[Circuit design data]
==============================

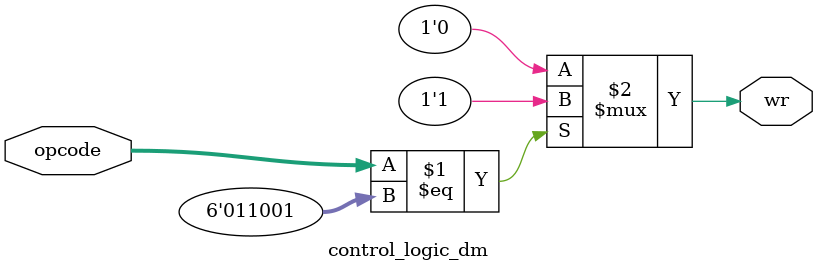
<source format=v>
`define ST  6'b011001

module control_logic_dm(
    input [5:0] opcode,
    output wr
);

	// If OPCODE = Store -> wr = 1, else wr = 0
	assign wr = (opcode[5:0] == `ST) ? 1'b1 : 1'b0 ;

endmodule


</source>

==============================

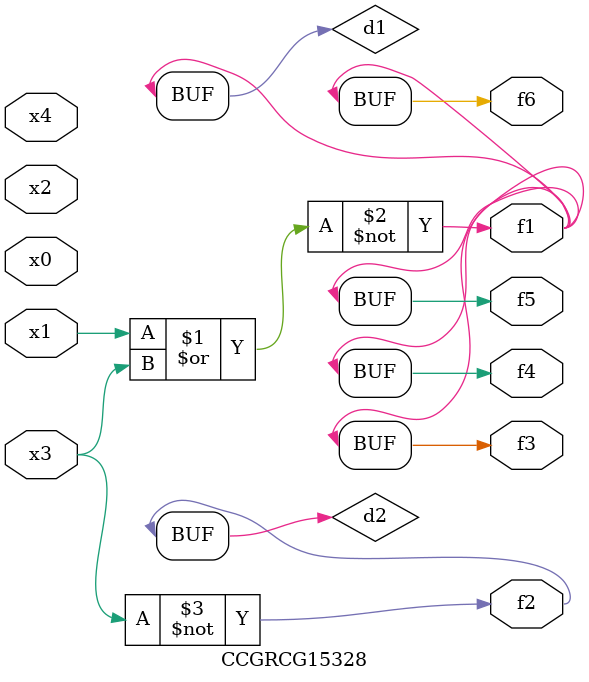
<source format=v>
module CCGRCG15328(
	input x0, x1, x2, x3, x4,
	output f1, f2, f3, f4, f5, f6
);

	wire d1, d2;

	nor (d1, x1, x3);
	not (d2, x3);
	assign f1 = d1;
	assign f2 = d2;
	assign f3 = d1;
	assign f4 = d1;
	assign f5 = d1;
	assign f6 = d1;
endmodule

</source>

==============================

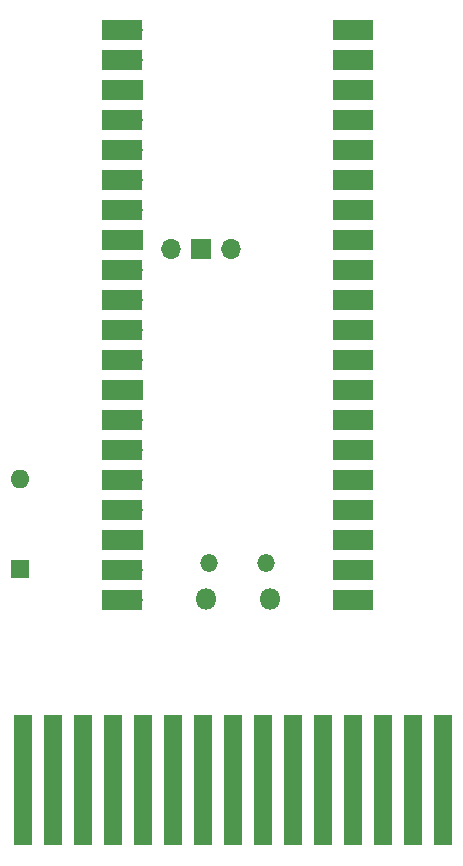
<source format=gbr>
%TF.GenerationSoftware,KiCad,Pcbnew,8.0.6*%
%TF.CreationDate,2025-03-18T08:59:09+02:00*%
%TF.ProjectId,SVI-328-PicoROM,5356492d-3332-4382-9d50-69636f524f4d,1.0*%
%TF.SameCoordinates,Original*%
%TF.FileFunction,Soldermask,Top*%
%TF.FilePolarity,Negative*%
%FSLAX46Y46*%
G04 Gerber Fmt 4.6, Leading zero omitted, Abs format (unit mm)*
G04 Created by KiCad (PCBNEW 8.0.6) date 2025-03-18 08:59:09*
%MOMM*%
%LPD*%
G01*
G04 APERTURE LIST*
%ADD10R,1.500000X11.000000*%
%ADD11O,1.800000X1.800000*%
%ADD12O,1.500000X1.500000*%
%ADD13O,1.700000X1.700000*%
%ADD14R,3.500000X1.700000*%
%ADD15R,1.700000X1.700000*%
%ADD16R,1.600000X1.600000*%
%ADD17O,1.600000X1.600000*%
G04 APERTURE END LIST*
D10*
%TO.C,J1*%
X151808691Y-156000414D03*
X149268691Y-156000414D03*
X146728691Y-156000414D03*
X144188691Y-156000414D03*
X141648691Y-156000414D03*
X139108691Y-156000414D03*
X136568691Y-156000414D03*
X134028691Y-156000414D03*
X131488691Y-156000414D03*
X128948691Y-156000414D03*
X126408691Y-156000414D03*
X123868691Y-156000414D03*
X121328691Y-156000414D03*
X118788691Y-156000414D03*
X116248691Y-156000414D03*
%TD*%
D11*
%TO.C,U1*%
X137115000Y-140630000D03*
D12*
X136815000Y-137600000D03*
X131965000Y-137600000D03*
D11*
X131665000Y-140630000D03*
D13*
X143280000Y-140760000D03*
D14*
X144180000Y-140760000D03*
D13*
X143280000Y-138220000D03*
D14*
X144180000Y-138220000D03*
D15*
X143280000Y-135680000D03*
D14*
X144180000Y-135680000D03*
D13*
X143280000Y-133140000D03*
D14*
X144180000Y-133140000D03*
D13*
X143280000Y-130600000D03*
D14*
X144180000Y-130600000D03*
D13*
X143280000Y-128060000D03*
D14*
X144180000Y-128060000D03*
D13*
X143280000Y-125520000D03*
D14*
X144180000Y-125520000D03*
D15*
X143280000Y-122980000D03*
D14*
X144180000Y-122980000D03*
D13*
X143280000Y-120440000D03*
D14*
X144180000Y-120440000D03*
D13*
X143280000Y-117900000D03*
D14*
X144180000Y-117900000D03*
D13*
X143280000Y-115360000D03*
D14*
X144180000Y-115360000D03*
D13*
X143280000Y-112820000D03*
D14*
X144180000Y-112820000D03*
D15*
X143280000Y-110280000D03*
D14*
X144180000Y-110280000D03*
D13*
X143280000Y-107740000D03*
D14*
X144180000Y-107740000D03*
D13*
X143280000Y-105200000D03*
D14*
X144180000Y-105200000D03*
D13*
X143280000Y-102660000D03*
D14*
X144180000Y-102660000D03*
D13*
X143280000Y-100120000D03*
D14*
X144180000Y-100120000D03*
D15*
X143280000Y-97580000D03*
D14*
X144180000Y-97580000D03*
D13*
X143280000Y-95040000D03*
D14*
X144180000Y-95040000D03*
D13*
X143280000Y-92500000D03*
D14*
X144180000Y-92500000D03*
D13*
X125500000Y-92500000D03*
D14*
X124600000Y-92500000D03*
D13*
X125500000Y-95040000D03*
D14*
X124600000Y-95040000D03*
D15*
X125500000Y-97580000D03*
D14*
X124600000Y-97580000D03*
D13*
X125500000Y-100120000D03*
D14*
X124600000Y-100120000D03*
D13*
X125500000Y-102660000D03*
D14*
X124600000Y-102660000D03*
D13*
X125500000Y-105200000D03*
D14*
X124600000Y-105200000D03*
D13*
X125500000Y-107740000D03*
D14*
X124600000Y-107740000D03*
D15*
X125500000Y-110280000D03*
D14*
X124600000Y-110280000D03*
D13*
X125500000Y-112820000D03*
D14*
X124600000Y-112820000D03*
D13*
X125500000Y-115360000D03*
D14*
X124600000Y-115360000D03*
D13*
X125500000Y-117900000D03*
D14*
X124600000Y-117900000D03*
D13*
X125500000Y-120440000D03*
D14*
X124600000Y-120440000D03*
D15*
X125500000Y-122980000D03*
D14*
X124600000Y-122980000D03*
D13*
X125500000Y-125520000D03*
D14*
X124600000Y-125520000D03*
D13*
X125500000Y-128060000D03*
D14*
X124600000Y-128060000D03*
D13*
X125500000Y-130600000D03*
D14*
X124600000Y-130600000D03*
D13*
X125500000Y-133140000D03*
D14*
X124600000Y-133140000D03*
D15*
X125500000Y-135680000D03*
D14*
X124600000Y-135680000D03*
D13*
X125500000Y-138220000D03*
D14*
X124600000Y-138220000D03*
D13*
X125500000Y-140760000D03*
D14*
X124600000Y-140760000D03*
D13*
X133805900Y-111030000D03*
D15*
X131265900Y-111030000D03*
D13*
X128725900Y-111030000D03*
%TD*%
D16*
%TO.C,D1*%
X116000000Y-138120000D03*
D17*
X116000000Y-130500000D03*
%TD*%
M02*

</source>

==============================

→ EXERCISE INSTRUCTIONS
Check each line of the records for the word "KiCad" and extract those that contain it.

→ EXPECTED ANSWER
%TF.GenerationSoftware,KiCad,Pcbnew,8.0.6*%
G04 Created by KiCad (PCBNEW 8.0.6) date 2025-03-18 08:59:09*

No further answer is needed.